Bridging the gap between strategy and operations
Other ways in which NASA has employed its framework is in selecting whether to go ahead with new activities or not based on their framework alignment score, and in informing the annual talent-planning meeting. Here the framework is used as a starting point to identify gaps between the current state of play and the future vision in order to take appropriate action if necessary. It is also employed to evaluate and decide on the scope of any forthcoming initiatives. Johnson explains:
The fact that NASA was able to embed the framework into the way work is, and will be, done stood out for me as it's had an immediate, and future, impact. It's about how their vision of the future of work informs initiatives in progress and steers new ones when planning for the future. The framework is also key to planning and to the organization's talent strategy as it's provided common goals to rally around, including with initiatives that aren't fully formed yet.
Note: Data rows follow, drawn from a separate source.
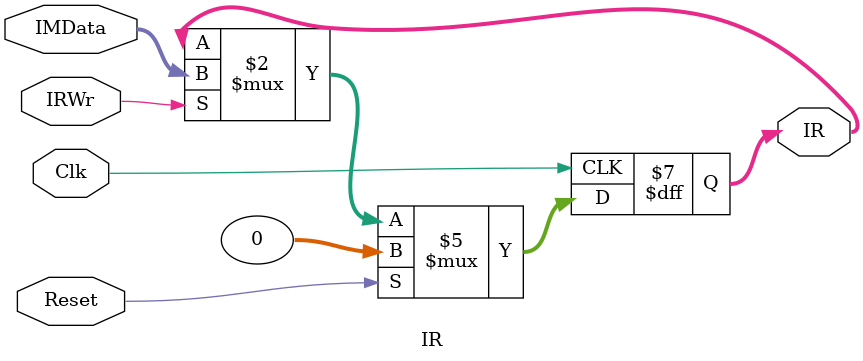
<source format=v>
module IR(input Clk, Reset, 
          input [31:0] IMData, 
          input IRWr,
          output reg [31:0] IR);
    always @(posedge Clk)
       if(Reset)
          IR <= 32'b0;
       else
          if(IRWr)
             IR <= IMData;
endmodule
</source>
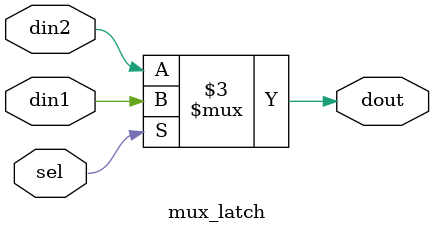
<source format=v>
module mux_latch (
    input din1,
    input din2, 
    input sel, 
    output reg dout
); 

always@(din1, din2) begin
    if(sel) dout = din1; 
    else dout = din2;
end

endmodule



</source>
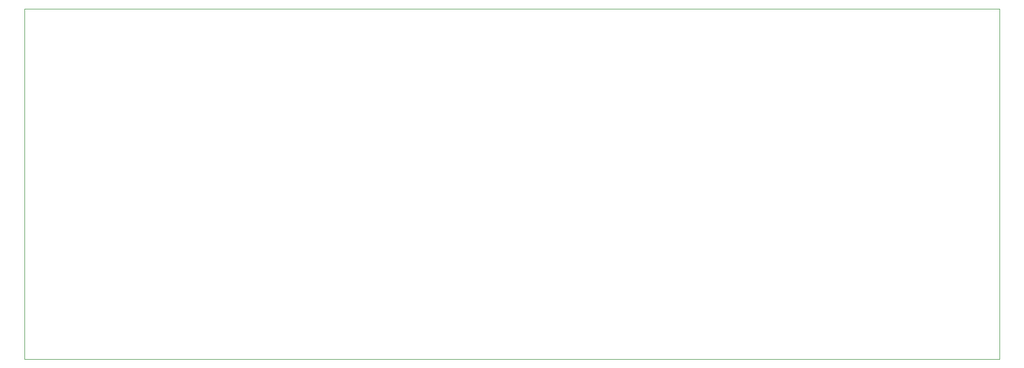
<source format=gm1>
G04 #@! TF.GenerationSoftware,KiCad,Pcbnew,8.0.6*
G04 #@! TF.CreationDate,2025-06-16T17:53:41-06:00*
G04 #@! TF.ProjectId,GuitarAmplifier,47756974-6172-4416-9d70-6c6966696572,0*
G04 #@! TF.SameCoordinates,Original*
G04 #@! TF.FileFunction,Profile,NP*
%FSLAX46Y46*%
G04 Gerber Fmt 4.6, Leading zero omitted, Abs format (unit mm)*
G04 Created by KiCad (PCBNEW 8.0.6) date 2025-06-16 17:53:41*
%MOMM*%
%LPD*%
G01*
G04 APERTURE LIST*
G04 #@! TA.AperFunction,Profile*
%ADD10C,0.050000*%
G04 #@! TD*
G04 APERTURE END LIST*
D10*
X100500000Y-112500000D02*
X259000000Y-112500000D01*
X259000000Y-169500000D01*
X100500000Y-169500000D01*
X100500000Y-112500000D01*
M02*

</source>
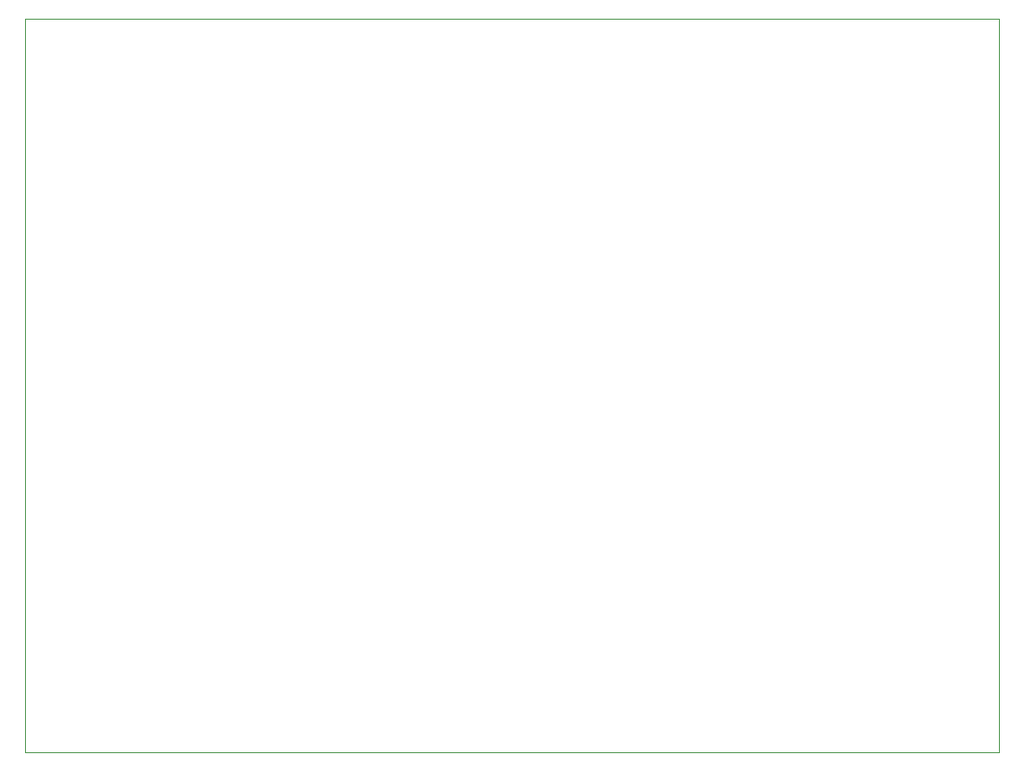
<source format=gbr>
%TF.GenerationSoftware,KiCad,Pcbnew,7.0.7*%
%TF.CreationDate,2024-05-24T17:12:05+02:00*%
%TF.ProjectId,PCB,5043422e-6b69-4636-9164-5f7063625858,rev?*%
%TF.SameCoordinates,Original*%
%TF.FileFunction,Profile,NP*%
%FSLAX46Y46*%
G04 Gerber Fmt 4.6, Leading zero omitted, Abs format (unit mm)*
G04 Created by KiCad (PCBNEW 7.0.7) date 2024-05-24 17:12:05*
%MOMM*%
%LPD*%
G01*
G04 APERTURE LIST*
%TA.AperFunction,Profile*%
%ADD10C,0.100000*%
%TD*%
G04 APERTURE END LIST*
D10*
X166500000Y-56750000D02*
X166500000Y-126250000D01*
X166500000Y-126250000D02*
X74250000Y-126250000D01*
X74250000Y-56750000D02*
X166500000Y-56750000D01*
X74250000Y-126250000D02*
X74250000Y-56750000D01*
M02*

</source>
Nick Skytland, Deputy Chief of NASA's Exploration Technology Office, agrees:
We wanted to develop a framework to bridge the gap between strategy and operations, which can be very hard to do but allows us to take current initiatives and tweak them. For example, hiring is expensive and people tend to stay with us for a long time, with careers being on average 30 to 40 years. But one in three US workers today are freelancers and lots of them are interested in working for NASA.
So while we're not going to stop hiring civil servants, we could hire along a continuum, which means gig workers, freelancers and bots as we're enhancing our operations through technology too. So you can use the framework not only to think about what you're doing today, but also how it blends with your requirements for the future.
A key project in this context has been the creation of the organization's agency-wide internal talent marketplace. The aim of the initiative was to expand access to an internal talent pool that could staff different program based on key criteria, such as skills and grade. Another objective was to give employees the chance to boost their skills and experience by participating in onsite and remote projects, lateral assignments and rotations from across the business, which they may not have had access to in the past.
According to Johnson, the move has already enabled NASA to compete more effectively both internally and externally in talent terms "by being ahead of future of work trends". It has also created what she describes as:
[A] more transparent and accessible way for internal talent to seek opportunities to develop their skills, and for the organization to build a culture of mobility, engagement and innovation, driven by talent being able to access those opportunities.
Gartner indicates that the number one future of work challenge organisations face is that they have no explicit strategy to deal with it. As a result, NASA's efforts to create a visual future of work framework to help inform their activities could act as a useful template for others trying to get to grips with this complex and opaque issue. And who knows — it could even help to get the next man, or woman, on the moon.